L’adjectif « mystique » est employé à plusieurs reprises dans Aurélia. Mais l’expression « sens mystique », qui apparaît au chapitre 6 de la deuxième partie, présente un intérêt tout particulier : elle correspond traditionnellement à une méthode d’interprétation de la Bible, selon laquelle les Écritures recèlent, au-delà de leur sens littéral, et jusque dans leurs moindres détails, l’histoire du Christ. Le mot « histoire » prend chez Nerval un sens sacré : ce n'est pas l'histoire chronologique, l'histoire des historiens, mais l’histoire du salut individuel et de celui du monde.
Appliquée à l'existence, La lecture « mystique », ou « figurative », autorise les rapprochements et les analogies : entre les rêves, entre le rêve et la réalité, entre le présent et le passé... « rien n’est indifférent, rien n’est impuissant dans l’univers » (II. 6).
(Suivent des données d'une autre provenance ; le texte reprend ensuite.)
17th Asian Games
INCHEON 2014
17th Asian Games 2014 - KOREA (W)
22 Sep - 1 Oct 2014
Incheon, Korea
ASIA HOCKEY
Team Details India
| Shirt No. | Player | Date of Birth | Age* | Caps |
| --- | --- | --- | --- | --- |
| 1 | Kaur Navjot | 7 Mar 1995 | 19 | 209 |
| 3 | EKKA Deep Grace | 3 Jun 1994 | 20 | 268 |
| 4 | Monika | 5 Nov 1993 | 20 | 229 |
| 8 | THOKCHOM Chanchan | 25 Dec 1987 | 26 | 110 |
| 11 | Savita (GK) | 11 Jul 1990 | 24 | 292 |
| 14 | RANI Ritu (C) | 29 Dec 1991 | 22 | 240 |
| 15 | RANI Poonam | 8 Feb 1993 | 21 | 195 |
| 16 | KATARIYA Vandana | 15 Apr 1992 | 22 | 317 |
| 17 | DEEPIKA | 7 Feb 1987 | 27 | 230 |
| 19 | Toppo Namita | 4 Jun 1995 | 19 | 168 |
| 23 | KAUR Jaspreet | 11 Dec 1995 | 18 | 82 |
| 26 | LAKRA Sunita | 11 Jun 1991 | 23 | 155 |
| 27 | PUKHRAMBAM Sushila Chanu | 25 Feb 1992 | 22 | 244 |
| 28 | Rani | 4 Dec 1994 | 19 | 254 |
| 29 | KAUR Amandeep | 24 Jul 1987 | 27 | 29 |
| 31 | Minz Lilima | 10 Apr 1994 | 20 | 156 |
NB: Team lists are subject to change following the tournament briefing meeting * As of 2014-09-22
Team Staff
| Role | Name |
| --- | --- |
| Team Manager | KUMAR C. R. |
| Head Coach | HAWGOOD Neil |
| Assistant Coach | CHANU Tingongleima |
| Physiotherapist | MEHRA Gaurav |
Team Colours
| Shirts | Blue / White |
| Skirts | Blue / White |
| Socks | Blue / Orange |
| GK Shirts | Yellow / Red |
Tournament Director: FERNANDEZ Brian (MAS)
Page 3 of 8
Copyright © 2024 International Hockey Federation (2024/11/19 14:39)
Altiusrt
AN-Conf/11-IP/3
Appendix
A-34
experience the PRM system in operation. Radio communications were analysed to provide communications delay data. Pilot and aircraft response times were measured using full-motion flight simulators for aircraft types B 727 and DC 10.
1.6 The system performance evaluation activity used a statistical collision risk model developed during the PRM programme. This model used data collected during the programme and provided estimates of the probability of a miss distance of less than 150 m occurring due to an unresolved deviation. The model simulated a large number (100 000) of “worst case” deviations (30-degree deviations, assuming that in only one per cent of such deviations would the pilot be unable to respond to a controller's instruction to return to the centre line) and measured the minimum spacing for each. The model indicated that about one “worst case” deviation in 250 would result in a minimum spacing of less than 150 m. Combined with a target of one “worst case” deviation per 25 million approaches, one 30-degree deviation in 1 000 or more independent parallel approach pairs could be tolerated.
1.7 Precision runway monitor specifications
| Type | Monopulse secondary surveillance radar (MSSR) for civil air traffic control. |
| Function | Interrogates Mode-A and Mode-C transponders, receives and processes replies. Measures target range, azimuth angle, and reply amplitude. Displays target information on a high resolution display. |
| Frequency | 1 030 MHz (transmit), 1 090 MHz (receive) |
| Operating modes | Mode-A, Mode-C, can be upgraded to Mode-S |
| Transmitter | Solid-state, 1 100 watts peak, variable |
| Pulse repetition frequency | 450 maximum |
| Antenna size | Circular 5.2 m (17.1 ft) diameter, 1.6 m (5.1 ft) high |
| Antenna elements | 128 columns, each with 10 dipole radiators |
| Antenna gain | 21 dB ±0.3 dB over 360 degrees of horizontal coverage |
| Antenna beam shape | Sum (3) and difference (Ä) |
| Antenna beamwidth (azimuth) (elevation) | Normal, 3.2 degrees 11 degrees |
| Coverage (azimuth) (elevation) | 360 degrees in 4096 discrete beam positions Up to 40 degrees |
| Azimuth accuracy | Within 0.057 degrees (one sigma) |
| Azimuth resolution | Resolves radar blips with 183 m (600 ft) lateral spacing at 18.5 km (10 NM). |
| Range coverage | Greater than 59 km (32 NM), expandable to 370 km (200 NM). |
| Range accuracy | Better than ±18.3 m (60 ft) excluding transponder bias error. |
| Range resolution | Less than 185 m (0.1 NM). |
 […] tout dans la nature prenait des aspects nouveaux, et des voix secrètes sortaient de la plante, de l’arbre, des animaux, des plus humbles insectes, pour m’avertir et m’encourager. Le langage de mes compagnons avait des tours mystérieux dont je comprenais le sens, les objets sans forme et sans vie se prêtaient eux-mêmes aux calculs de mon esprit ; – des combinaisons de cailloux, des figures d’angles, de fentes ou d’ouvertures, des découpures de feuilles, des couleurs, des odeurs et des sons, je voyais ressortir des harmonies jusqu’alors inconnues. 

(II. 6)

Sur ce « sens mystique », appliqué non seulement à la littérature, mais à la nature tout entière, Nerval fonde l’espoir de « rétablir l’harmonie universelle par l’art cabalistique » (II. 6) ; aussitôt, il met en pratique cette méthode :

 Je me promenai le soir plein de sérénité aux rayons de la lune, et en levant les yeux vers les arbres, il me semblait que les feuilles se roulaient capricieusement de manière à former des images de cavaliers et de dames portés par des chevaux caparaçonnés. C’étaient pour moi les figures triomphantes des aïeux. Cette pensée me conduisit à celle qu’il y avait une vaste conspiration de tous les êtres animés pour rétablir le monde dans son harmonie première, et que les communications avaient lieu par le magnétisme des astres, qu’une chaîne non interrompue liait autour de la terre les intelligences dévouées à cette communication générale, et les chants, les danses, les regards, aimantés de proche en proche, traduisaient la même aspiration. 

(id.)



Rêve et réalité : l'« épanchement du songe dans la vie réelle » et la « transfiguration »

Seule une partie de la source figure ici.